● What to produce:
Search the records for "rate" and copy each line that holds it.

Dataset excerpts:

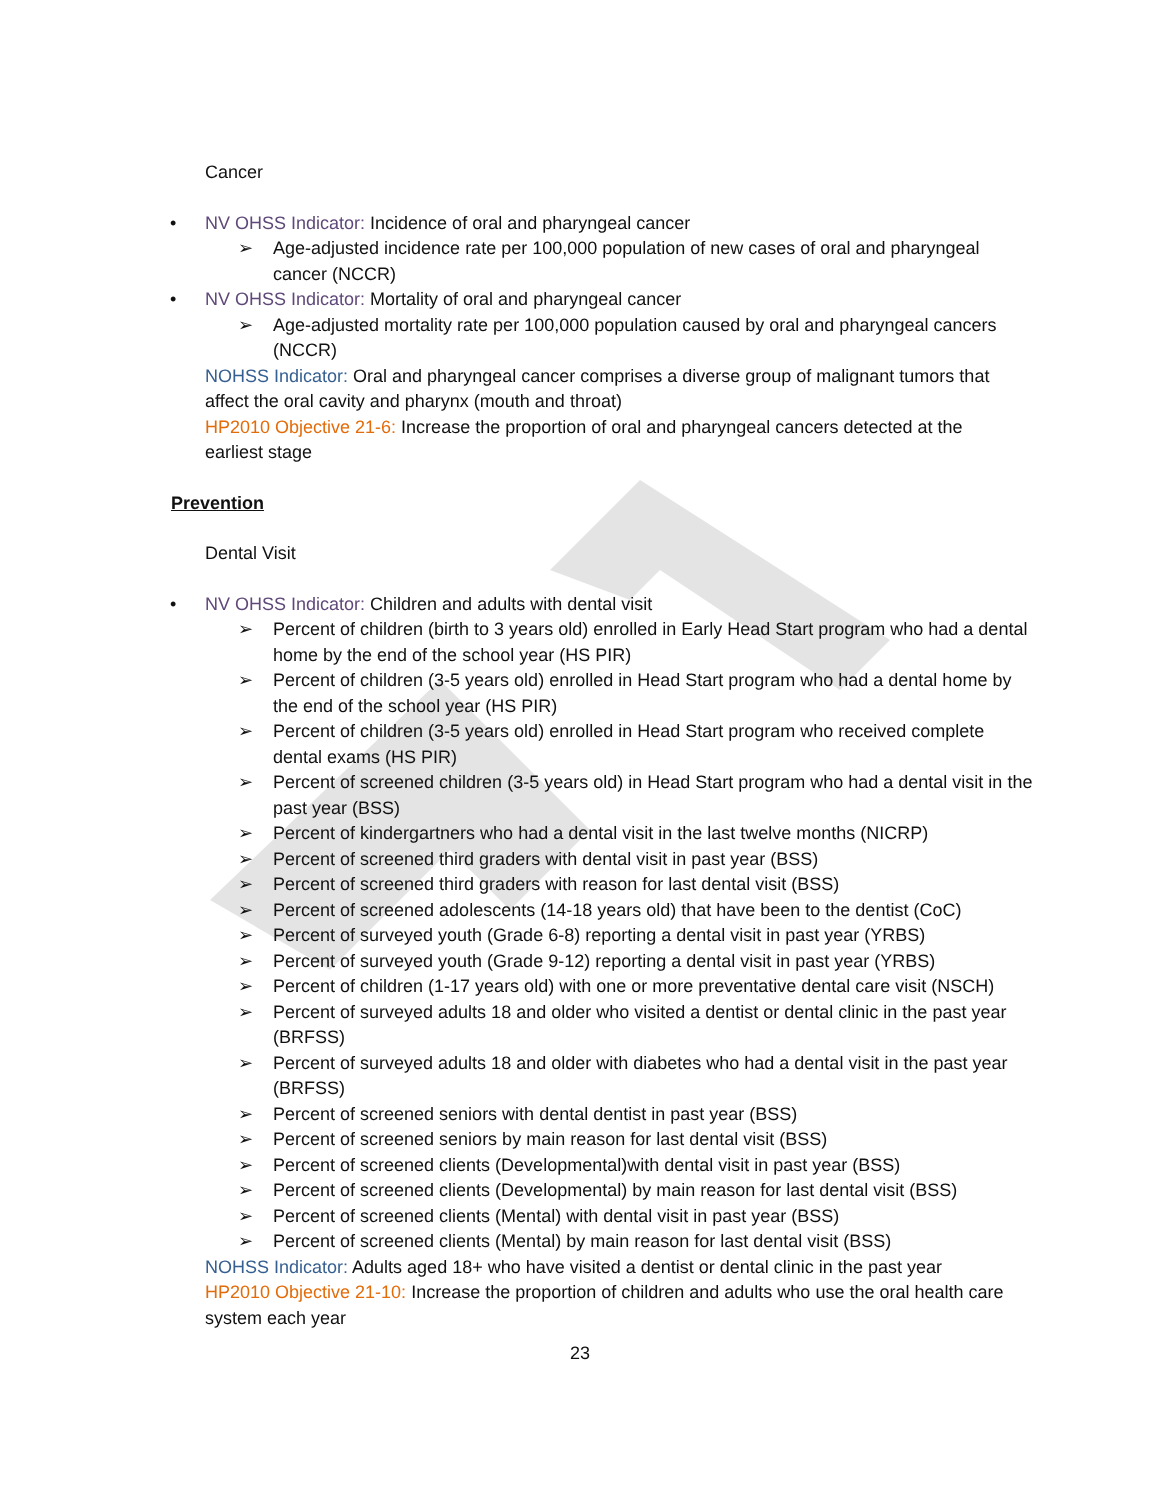Cancer
• NV OHSS Indicator: Incidence of oral and pharyngeal cancer
➢ Age-adjusted incidence rate per 100,000 population of new cases of oral and pharyngeal cancer (NCCR)
• NV OHSS Indicator: Mortality of oral and pharyngeal cancer
➢ Age-adjusted mortality rate per 100,000 population caused by oral and pharyngeal cancers (NCCR)
NOHSS Indicator: Oral and pharyngeal cancer comprises a diverse group of malignant tumors that affect the oral cavity and pharynx (mouth and throat)
HP2010 Objective 21-6: Increase the proportion of oral and pharyngeal cancers detected at the earliest stage
Prevention
Dental Visit
• NV OHSS Indicator: Children and adults with dental visit
➢ Percent of children (birth to 3 years old) enrolled in Early Head Start program who had a dental home by the end of the school year (HS PIR)
➢ Percent of children (3-5 years old) enrolled in Head Start program who had a dental home by the end of the school year (HS PIR)
➢ Percent of children (3-5 years old) enrolled in Head Start program who received complete dental exams (HS PIR)
➢ Percent of screened children (3-5 years old) in Head Start program who had a dental visit in the past year (BSS)
➢ Percent of kindergartners who had a dental visit in the last twelve months (NICRP)
➢ Percent of screened third graders with dental visit in past year (BSS)
➢ Percent of screened third graders with reason for last dental visit (BSS)
➢ Percent of screened adolescents (14-18 years old) that have been to the dentist (CoC)
➢ Percent of surveyed youth (Grade 6-8) reporting a dental visit in past year (YRBS)
➢ Percent of surveyed youth (Grade 9-12) reporting a dental visit in past year (YRBS)
➢ Percent of children (1-17 years old) with one or more preventative dental care visit (NSCH)
➢ Percent of surveyed adults 18 and older who visited a dentist or dental clinic in the past year (BRFSS)
➢ Percent of surveyed adults 18 and older with diabetes who had a dental visit in the past year (BRFSS)
➢ Percent of screened seniors with dental dentist in past year (BSS)
➢ Percent of screened seniors by main reason for last dental visit (BSS)
➢ Percent of screened clients (Developmental)with dental visit in past year (BSS)
➢ Percent of screened clients (Developmental) by main reason for last dental visit (BSS)
➢ Percent of screened clients (Mental) with dental visit in past year (BSS)
➢ Percent of screened clients (Mental) by main reason for last dental visit (BSS)
NOHSS Indicator: Adults aged 18+ who have visited a dentist or dental clinic in the past year
HP2010 Objective 21-10: Increase the proportion of children and adults who use the oral health care system each year
23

● Answer to this exercise:
➢ Age-adjusted incidence rate per 100,000 population of new cases of oral and pharyngeal cancer (NCCR)
➢ Age-adjusted mortality rate per 100,000 population caused by oral and pharyngeal cancers (NCCR)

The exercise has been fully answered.